The problem: Would you give all of the records again, exactly as they read?

########

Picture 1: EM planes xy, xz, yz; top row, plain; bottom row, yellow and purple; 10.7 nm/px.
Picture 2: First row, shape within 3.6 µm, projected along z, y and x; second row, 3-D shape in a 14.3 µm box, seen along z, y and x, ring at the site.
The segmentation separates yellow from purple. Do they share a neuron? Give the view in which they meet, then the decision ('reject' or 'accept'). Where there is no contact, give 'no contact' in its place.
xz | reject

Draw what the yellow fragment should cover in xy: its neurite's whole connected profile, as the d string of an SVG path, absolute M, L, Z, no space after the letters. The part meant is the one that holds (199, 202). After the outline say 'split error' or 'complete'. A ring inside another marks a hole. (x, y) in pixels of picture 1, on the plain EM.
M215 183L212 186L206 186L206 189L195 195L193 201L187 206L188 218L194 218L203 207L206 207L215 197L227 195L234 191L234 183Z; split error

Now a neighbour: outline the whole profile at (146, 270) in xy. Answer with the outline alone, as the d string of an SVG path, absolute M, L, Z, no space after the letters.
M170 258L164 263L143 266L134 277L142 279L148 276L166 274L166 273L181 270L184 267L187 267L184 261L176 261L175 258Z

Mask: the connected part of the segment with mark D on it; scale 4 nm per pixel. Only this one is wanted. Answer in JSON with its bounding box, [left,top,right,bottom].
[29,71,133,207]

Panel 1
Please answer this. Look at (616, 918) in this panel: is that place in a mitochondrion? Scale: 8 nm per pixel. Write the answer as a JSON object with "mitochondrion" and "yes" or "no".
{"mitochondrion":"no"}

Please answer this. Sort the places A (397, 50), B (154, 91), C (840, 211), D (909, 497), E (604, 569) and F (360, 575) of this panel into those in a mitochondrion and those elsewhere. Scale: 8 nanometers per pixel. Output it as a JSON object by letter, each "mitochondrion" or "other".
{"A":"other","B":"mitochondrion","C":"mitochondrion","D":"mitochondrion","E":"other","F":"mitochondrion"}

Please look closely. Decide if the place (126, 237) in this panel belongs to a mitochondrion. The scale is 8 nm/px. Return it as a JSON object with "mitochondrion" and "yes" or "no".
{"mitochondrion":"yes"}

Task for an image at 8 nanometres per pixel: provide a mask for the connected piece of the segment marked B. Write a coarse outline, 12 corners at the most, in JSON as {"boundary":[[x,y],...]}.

########

Problem solution:
Picture 1: EM planes xy, xz, yz; top row, plain; bottom row, yellow and purple; 10.7 nm/px.
Picture 2: First row, shape within 3.6 µm, projected along z, y and x; second row, 3-D shape in a 14.3 µm box, seen along z, y and x, ring at the site.
The segmentation separates yellow from purple. Do they share a neuron? Give the view in which they meet, then the decision ('reject' or 'accept'). Where there is no contact, give 'no contact' in its place.
xz | reject

Draw what the yellow fragment should cover in xy: its neurite's whole connected profile, as the d string of an SVG path, absolute M, L, Z, no space after the letters. The part meant is the one that holds (199, 202). After the outline say 'split error' or 'complete'. A ring inside another marks a hole. (x, y) in pixels of picture 1, on the plain EM.
M215 183L212 186L206 186L206 189L195 195L193 201L187 206L188 218L194 218L203 207L206 207L215 197L227 195L234 191L234 183Z; split error

Now a neighbour: outline the whole profile at (146, 270) in xy. Answer with the outline alone, as the d string of an SVG path, absolute M, L, Z, no space after the letters.
M170 258L164 263L143 266L134 277L142 279L148 276L166 274L166 273L181 270L184 267L187 267L184 261L176 261L175 258Z

Mask: the connected part of the segment with mark D on it; scale 4 nm per pixel. Only this one is wanted. Answer in JSON with its bounding box, [left,top,right,bottom].
[29,71,133,207]

Panel 1
Please answer this. Look at (616, 918) in this panel: is that place in a mitochondrion? Scale: 8 nm per pixel. Write the answer as a JSON object with "mitochondrion" and "yes" or "no".
{"mitochondrion":"no"}

Please answer this. Sort the places A (397, 50), B (154, 91), C (840, 211), D (909, 497), E (604, 569) and F (360, 575) of this panel into those in a mitochondrion and those elsewhere. Scale: 8 nanometers per pixel. Output it as a JSON object by letter, each "mitochondrion" or "other".
{"A":"other","B":"mitochondrion","C":"mitochondrion","D":"mitochondrion","E":"other","F":"mitochondrion"}

Please look closely. Decide if the place (126, 237) in this panel belongs to a mitochondrion. The scale is 8 nm/px. Return it as a JSON object with "mitochondrion" and "yes" or "no".
{"mitochondrion":"yes"}

Task for an image at 8 nanometres per pixel: provide a mask for the connected piece of the segment marked B. Write a coarse outline, 12 corners at the most, in JSON as {"boundary":[[x,y],...]}.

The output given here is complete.